WHAT THE EXERCISE ASKS | Transcribe the data below verbatim from the line with "cytoplasmic/membranous positivity for" to the line with "is an image". Include both of those lines.

RECORDS TO USE |
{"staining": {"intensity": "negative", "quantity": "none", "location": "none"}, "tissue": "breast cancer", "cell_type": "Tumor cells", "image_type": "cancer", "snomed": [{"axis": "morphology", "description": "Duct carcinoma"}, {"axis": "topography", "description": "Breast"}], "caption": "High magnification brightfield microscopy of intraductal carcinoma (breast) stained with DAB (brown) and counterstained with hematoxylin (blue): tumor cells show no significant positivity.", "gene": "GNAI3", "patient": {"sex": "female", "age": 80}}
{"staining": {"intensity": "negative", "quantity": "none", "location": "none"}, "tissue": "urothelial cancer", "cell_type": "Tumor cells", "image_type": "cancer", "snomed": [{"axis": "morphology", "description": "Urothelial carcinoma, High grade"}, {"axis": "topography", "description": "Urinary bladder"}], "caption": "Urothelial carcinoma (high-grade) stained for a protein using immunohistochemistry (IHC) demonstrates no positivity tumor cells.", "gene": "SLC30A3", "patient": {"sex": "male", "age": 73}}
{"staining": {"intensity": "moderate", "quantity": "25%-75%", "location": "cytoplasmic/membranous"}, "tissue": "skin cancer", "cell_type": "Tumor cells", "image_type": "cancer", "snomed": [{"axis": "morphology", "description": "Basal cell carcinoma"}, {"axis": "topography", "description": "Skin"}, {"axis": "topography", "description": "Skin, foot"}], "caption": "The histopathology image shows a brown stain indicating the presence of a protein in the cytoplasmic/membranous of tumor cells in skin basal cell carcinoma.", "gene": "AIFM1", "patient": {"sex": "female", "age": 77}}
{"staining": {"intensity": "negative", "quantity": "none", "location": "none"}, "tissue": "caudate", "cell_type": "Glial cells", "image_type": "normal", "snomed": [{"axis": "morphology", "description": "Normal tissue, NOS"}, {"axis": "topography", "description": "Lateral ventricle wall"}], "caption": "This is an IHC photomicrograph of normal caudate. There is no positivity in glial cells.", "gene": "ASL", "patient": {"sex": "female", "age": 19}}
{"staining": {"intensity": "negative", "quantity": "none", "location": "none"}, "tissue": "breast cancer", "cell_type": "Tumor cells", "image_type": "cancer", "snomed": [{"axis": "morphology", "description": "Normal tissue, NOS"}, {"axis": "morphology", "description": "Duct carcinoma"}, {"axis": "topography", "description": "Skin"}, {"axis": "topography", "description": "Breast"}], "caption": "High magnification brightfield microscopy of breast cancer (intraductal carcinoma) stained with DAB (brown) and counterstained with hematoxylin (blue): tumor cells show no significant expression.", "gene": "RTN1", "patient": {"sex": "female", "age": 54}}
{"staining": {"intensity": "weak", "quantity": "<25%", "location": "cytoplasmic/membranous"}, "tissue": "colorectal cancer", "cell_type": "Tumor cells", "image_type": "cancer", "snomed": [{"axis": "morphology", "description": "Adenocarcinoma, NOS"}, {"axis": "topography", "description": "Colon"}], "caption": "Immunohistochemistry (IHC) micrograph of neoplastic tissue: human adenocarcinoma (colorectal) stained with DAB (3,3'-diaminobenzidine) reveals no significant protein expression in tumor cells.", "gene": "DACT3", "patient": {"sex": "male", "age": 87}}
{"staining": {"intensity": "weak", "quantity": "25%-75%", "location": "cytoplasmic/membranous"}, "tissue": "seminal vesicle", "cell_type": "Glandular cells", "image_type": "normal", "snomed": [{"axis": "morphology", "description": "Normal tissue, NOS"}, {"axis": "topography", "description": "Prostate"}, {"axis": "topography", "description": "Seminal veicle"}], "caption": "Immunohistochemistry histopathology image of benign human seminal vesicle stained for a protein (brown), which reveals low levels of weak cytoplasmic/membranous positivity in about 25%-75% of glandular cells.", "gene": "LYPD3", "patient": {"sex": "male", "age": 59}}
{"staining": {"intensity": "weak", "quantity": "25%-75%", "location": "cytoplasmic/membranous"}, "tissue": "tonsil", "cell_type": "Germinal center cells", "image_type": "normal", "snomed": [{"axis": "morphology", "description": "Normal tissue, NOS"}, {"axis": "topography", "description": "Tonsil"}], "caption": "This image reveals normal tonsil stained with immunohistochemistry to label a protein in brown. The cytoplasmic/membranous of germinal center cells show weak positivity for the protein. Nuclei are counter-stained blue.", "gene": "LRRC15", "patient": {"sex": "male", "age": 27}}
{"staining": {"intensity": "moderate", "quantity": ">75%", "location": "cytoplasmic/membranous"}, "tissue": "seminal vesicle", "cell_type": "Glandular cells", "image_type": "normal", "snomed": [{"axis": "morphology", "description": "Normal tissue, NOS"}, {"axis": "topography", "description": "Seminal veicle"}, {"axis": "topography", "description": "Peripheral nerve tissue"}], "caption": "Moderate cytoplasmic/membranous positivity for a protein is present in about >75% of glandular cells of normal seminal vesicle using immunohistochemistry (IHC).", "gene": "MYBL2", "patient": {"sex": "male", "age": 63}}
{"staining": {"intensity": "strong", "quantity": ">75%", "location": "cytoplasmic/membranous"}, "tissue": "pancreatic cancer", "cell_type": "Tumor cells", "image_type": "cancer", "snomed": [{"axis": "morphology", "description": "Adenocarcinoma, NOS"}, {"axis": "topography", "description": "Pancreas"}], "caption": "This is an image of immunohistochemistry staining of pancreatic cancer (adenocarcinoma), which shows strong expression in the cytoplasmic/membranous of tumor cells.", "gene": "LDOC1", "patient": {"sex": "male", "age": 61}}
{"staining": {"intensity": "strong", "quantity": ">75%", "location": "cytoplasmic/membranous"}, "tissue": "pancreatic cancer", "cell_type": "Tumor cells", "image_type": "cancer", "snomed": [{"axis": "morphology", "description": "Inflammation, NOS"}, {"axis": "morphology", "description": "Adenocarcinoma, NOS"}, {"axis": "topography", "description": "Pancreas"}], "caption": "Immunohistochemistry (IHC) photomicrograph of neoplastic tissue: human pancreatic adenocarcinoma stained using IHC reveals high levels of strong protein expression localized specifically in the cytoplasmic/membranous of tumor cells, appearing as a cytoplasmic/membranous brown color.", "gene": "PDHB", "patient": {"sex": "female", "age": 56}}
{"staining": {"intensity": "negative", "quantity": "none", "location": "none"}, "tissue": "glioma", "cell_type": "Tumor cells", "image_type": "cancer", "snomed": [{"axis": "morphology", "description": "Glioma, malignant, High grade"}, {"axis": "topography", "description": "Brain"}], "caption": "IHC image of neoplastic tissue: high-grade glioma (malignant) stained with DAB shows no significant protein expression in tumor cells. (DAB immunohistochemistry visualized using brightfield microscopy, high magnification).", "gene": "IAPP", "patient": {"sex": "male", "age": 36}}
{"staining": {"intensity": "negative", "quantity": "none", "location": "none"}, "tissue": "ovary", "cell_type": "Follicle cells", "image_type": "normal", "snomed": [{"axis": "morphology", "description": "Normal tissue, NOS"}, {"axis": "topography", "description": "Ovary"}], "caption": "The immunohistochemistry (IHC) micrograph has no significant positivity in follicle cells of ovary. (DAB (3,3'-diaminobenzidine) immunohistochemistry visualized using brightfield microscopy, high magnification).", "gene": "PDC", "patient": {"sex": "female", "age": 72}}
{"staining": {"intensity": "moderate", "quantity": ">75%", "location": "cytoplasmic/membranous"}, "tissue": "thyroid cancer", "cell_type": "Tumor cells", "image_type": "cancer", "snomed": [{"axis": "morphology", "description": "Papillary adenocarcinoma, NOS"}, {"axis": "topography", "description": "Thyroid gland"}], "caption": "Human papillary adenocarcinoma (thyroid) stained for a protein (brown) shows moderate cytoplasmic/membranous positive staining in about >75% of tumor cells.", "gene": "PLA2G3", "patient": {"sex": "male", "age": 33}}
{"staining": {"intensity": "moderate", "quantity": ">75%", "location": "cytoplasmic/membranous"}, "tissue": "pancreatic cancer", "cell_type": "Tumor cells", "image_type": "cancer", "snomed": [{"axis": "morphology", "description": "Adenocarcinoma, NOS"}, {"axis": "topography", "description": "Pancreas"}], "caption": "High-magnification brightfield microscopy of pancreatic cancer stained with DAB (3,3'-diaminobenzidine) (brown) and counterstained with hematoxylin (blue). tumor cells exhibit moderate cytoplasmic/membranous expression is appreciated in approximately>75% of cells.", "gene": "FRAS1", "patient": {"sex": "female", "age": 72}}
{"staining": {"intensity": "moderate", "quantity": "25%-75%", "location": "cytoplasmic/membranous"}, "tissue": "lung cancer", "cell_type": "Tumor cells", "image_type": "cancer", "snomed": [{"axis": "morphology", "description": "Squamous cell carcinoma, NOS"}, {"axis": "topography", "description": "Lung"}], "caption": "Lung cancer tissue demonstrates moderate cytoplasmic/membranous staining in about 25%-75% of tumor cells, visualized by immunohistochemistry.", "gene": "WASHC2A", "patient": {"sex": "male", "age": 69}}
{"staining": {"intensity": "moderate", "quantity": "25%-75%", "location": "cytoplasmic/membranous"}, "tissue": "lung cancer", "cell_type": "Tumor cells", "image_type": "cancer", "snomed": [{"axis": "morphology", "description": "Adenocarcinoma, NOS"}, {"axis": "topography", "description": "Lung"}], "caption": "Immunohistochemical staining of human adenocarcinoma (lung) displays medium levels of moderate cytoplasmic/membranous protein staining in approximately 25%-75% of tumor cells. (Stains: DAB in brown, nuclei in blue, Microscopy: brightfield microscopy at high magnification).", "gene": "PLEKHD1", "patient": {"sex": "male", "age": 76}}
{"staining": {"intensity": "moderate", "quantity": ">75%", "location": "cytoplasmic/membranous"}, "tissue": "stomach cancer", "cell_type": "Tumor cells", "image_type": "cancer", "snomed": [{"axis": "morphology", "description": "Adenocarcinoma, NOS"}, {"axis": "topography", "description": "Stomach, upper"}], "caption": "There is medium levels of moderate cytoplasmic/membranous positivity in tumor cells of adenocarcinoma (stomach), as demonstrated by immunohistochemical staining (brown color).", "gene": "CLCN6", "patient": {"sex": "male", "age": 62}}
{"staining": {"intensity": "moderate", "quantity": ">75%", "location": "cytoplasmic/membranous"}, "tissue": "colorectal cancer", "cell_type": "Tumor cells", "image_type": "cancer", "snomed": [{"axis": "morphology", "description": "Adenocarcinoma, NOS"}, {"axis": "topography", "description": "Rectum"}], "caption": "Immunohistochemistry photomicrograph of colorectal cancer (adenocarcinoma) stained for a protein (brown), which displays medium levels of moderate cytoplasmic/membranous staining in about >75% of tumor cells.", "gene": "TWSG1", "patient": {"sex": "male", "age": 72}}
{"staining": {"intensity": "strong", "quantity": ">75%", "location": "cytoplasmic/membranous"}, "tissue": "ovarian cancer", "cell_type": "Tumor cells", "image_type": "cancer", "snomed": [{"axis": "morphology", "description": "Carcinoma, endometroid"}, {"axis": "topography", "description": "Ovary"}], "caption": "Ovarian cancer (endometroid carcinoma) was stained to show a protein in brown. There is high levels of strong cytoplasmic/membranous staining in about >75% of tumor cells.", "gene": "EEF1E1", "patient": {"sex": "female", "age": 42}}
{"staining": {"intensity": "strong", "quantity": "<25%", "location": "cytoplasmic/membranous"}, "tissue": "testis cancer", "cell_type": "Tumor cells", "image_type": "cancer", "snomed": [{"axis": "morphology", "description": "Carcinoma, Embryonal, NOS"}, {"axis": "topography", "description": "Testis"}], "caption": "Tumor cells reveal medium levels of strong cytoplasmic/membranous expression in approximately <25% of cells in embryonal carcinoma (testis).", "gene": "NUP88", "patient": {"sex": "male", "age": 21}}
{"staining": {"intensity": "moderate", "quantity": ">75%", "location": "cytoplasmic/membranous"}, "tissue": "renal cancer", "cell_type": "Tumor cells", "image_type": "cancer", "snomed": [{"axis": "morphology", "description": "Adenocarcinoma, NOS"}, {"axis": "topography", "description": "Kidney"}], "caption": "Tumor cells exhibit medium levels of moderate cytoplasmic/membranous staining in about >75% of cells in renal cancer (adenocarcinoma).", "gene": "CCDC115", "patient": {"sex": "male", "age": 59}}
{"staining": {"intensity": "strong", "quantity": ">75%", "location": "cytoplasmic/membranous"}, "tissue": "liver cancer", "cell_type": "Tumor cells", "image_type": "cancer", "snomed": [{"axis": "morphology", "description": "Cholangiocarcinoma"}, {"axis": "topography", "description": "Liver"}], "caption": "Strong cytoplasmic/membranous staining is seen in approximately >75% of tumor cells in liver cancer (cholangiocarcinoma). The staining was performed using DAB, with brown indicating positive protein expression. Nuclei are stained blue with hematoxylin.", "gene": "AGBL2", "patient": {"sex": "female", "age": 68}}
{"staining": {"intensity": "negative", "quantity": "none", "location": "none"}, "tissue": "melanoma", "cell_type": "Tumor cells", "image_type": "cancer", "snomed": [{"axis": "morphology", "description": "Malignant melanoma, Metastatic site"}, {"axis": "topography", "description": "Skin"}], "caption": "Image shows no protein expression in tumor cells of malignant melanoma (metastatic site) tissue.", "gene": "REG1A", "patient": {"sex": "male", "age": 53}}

EXERCISE OUTPUT |
{"staining": {"intensity": "moderate", "quantity": ">75%", "location": "cytoplasmic/membranous"}, "tissue": "seminal vesicle", "cell_type": "Glandular cells", "image_type": "normal", "snomed": [{"axis": "morphology", "description": "Normal tissue, NOS"}, {"axis": "topography", "description": "Seminal veicle"}, {"axis": "topography", "description": "Peripheral nerve tissue"}], "caption": "Moderate cytoplasmic/membranous positivity for a protein is present in about >75% of glandular cells of normal seminal vesicle using immunohistochemistry (IHC).", "gene": "MYBL2", "patient": {"sex": "male", "age": 63}}
{"staining": {"intensity": "strong", "quantity": ">75%", "location": "cytoplasmic/membranous"}, "tissue": "pancreatic cancer", "cell_type": "Tumor cells", "image_type": "cancer", "snomed": [{"axis": "morphology", "description": "Adenocarcinoma, NOS"}, {"axis": "topography", "description": "Pancreas"}], "caption": "This is an image of immunohistochemistry staining of pancreatic cancer (adenocarcinoma), which shows strong expression in the cytoplasmic/membranous of tumor cells.", "gene": "LDOC1", "patient": {"sex": "male", "age": 61}}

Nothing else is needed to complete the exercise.